• Directive: Report each line of the material below that contains the word "many".

• Material supplied:
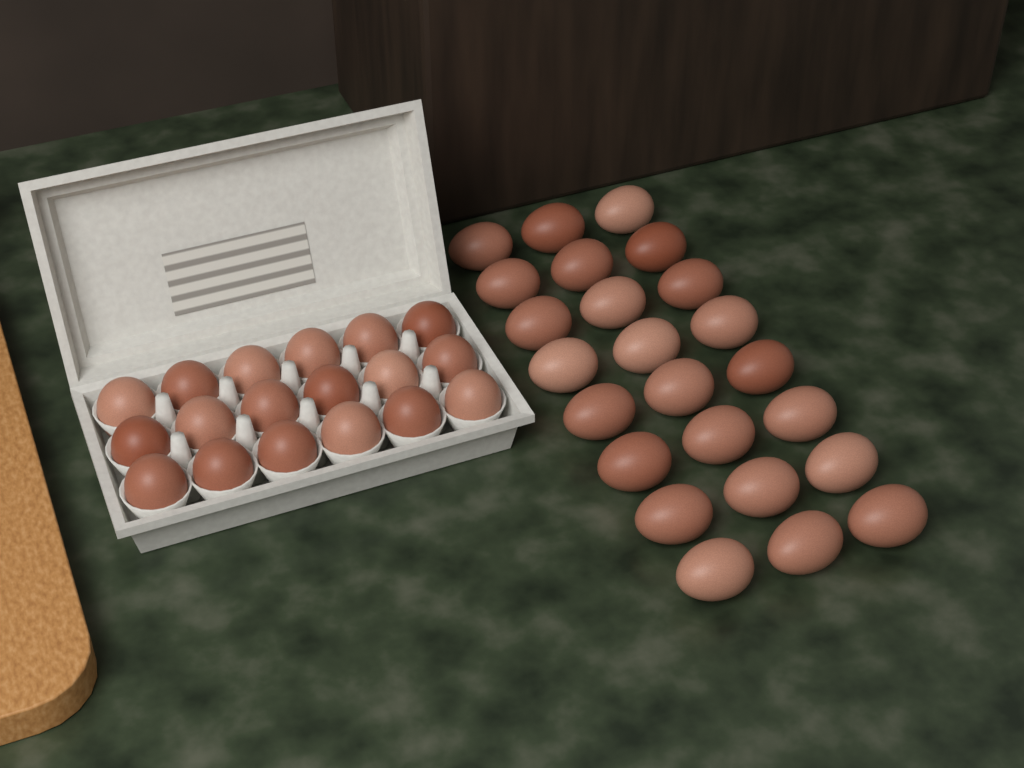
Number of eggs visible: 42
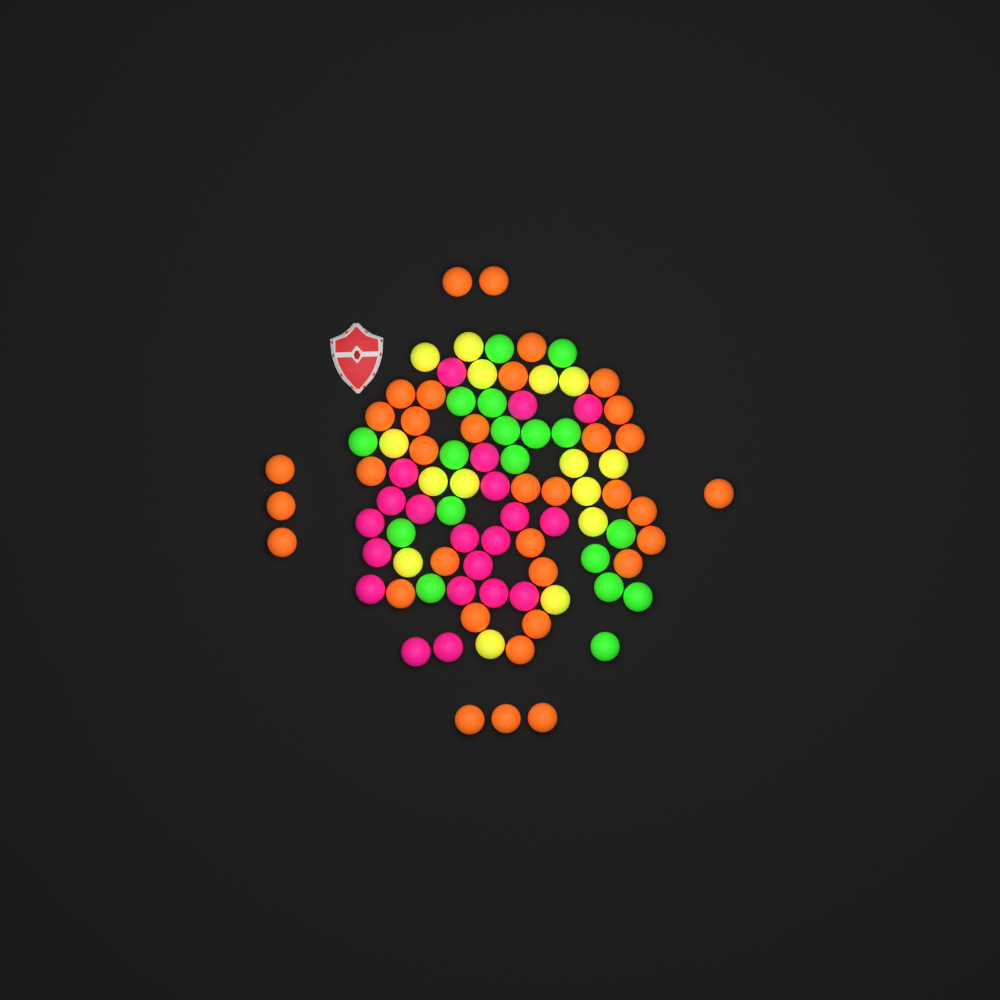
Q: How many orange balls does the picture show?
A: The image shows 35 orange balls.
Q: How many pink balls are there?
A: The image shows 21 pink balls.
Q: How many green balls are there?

...

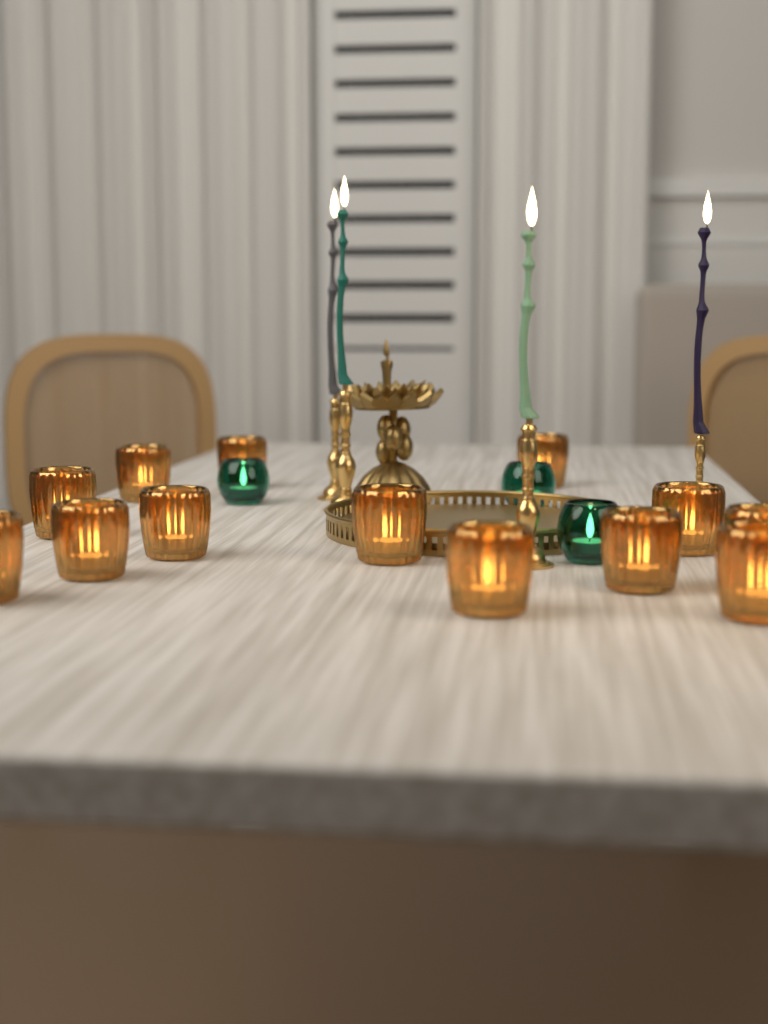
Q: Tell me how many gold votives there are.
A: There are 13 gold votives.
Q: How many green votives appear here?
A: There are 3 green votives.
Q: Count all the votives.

* * *

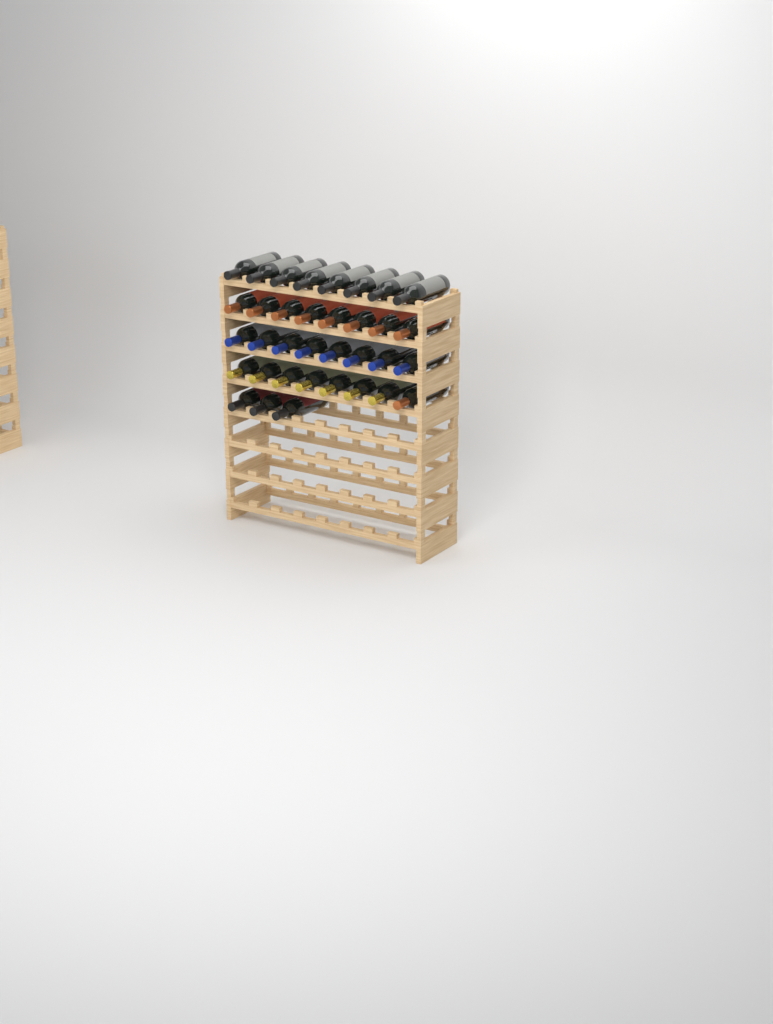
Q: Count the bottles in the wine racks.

• Answer for the task:
Q: How many orange balls does the picture show?
Q: How many pink balls are there?
Q: How many green balls are there?
Q: Tell me how many gold votives there are.
Q: How many green votives appear here?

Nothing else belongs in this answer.